**Task directions**:
Carry on the article about digital imaging in veterinary practice, beginning after its last sentence.

**Text shown**:
+---+
Diagnostic imaging technology has become positively dazzling in the past 10 years, but many practitioners are worried about buying a digital unit that will lose its luster in a year—just like their latest smartphone.
Fear not. Although digital imaging may seem new, it’s been available in human medicine for more than 25 years if you’re looking at computed radiography (CR), 15 if you’re looking at digital radiography (DR, sometimes called DX).
Here are five sparkling ideas to consider if you’re wondering how digital imaging will work for you.
Gem 1: Most CR and DR units can work with your existing x-ray table. Although you can upgrade your table when you switch to CR or DR, newer DR plates do not need to integrate with your x-ray tube, and CR systems work just like a standard radiographic plate and do not require any upgrade to your existing unit.
Gem 2: You can take three views instead of two. As a radiologist, I still have veterinarians send me single lateral or two-view radiographs of the thorax and abdomen looking for abnormalities. Although this is usually enough to make a diagnosis, by taking the opposite lateral you increase the chance of seeing lesions by 33 percent. (Get it? You’re getting another radiograph, so now you have three chances to see lesions rather than just two).
Also, things are hidden on the down side that you can’t usually see until you flip the patient over to allow gas in the region to provide radiographic contrast with the soft tissue and fluid that may be present, especially in the abdomen. For example, in most dogs linear foreign bodies get caught in the pylorus of the stomach. A right lateral radiograph puts that side down so it’s surrounded by fluid. Therefore the soft tissue of the foreign body blends with the fluid in the stomach and you can’t see the lesion. If you’re worried about a linear foreign body, take a left lateral radiograph to put gas in the pylorus, allowing you to see the foreign body (Figure 1).
+---+
Dataset entries:
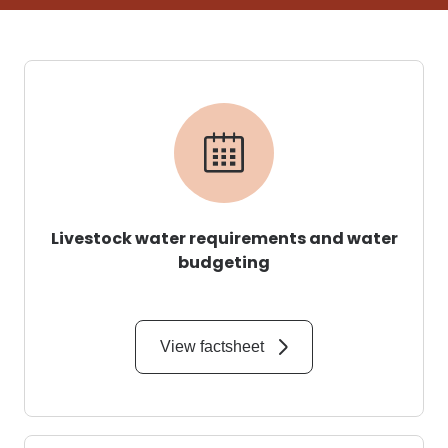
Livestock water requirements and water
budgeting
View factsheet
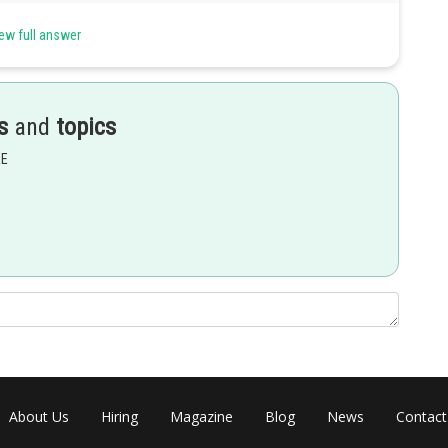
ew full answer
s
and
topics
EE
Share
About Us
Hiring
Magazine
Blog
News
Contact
+---+
**Response**:
Gem 3: Contrast studies can still be done, but think of contrast medium like an overwhelming force—a little goes a long way. This may not make intuitive sense, as contrast medium is supposed to highlight abnormalities and is heavier than liquid so it settles, but remember that contrast medium is so opaque it will overpower and hide anything it covers. For example, consider a double-contrast cystogram. If you put too much iodinated contrast medium in the urinary bladder, you’ll miss the stone. Also, for upper gastrointestinal tract examinations in stable patients, it’s sometimes easier to see the foreign bodies four to six hours after administration of barium since the barium will stick to the foreign material after the rest of the barium clears (Figure 2). Just remember, if you’re going to ultrasonographically examine the abdomen as well, do it before administering barium as this contrast medium will shadow and can be mistaken for a foreign body.
Gem 4. Cross-table radiographs can help, especially in a traumatized patient. Older digital units were built into the x-ray table, so practitioners were not able to take cross-table projections, but today cross-table radiographs can help identify intraperitoneal gas. Do this by placing the animal with the left side on the table so the gas can rise. Then position your x-ray tube across the table to get a ventrodorsal projection (Figure 3). This works really well for femur fractures too, so you don't have to extend the leg and pull on the fracture to get a good diagnostic view of the leg. You can also look for cranial mediastinal masses in a cat with a large volume of pleural fluid by standing the cat upright and obtaining a ventrodorsal view, allowing gravity to move any fluid caudally to allow evaluation of the cranial mediastinum. These techniques have largely been replaced by ultrasound, but if you do not have the equipment or the skill to identify these abnormalities with ultrasound, cross-table imaging can help.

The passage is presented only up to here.